● Information supplied:
★ ★ ★ ★

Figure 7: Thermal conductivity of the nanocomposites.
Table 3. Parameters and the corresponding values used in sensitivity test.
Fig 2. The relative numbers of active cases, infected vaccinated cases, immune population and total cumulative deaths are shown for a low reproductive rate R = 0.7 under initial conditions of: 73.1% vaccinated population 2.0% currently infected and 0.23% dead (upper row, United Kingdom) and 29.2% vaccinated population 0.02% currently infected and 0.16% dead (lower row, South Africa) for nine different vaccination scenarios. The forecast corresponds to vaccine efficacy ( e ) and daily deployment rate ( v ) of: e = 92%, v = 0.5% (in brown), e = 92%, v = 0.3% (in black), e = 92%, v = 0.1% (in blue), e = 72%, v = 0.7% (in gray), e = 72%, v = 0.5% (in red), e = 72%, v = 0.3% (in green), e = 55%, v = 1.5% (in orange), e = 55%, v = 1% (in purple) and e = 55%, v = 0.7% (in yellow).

★ ★ ★ ★

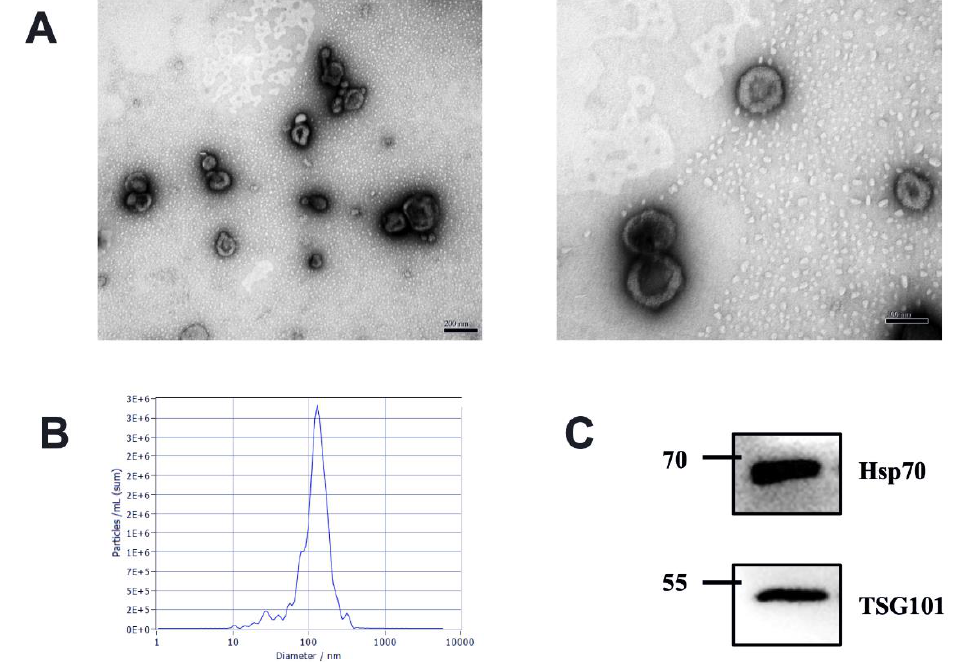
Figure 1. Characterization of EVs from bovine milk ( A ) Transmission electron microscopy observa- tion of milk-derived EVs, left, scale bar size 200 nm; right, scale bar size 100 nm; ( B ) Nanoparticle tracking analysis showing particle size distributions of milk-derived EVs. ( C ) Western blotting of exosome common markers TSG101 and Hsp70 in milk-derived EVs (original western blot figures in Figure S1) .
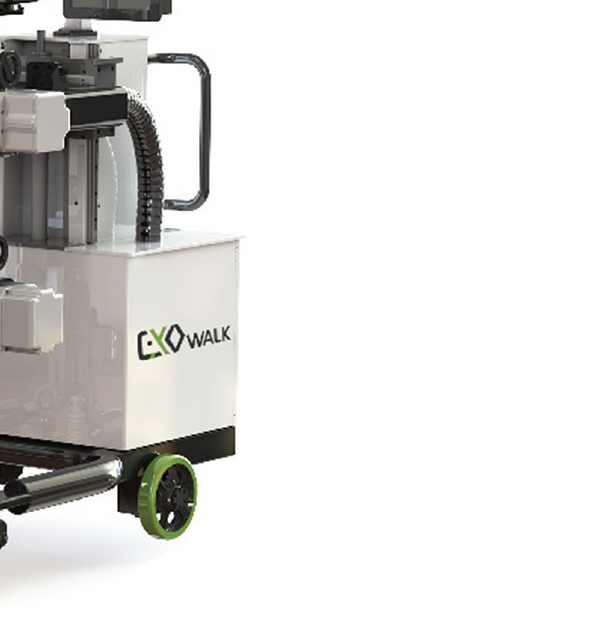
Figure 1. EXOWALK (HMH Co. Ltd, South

★ ★ ★ ★

● Problem to solve: Your reply should be one number: the count of lines above that hold the word "South".

● Task solution: 2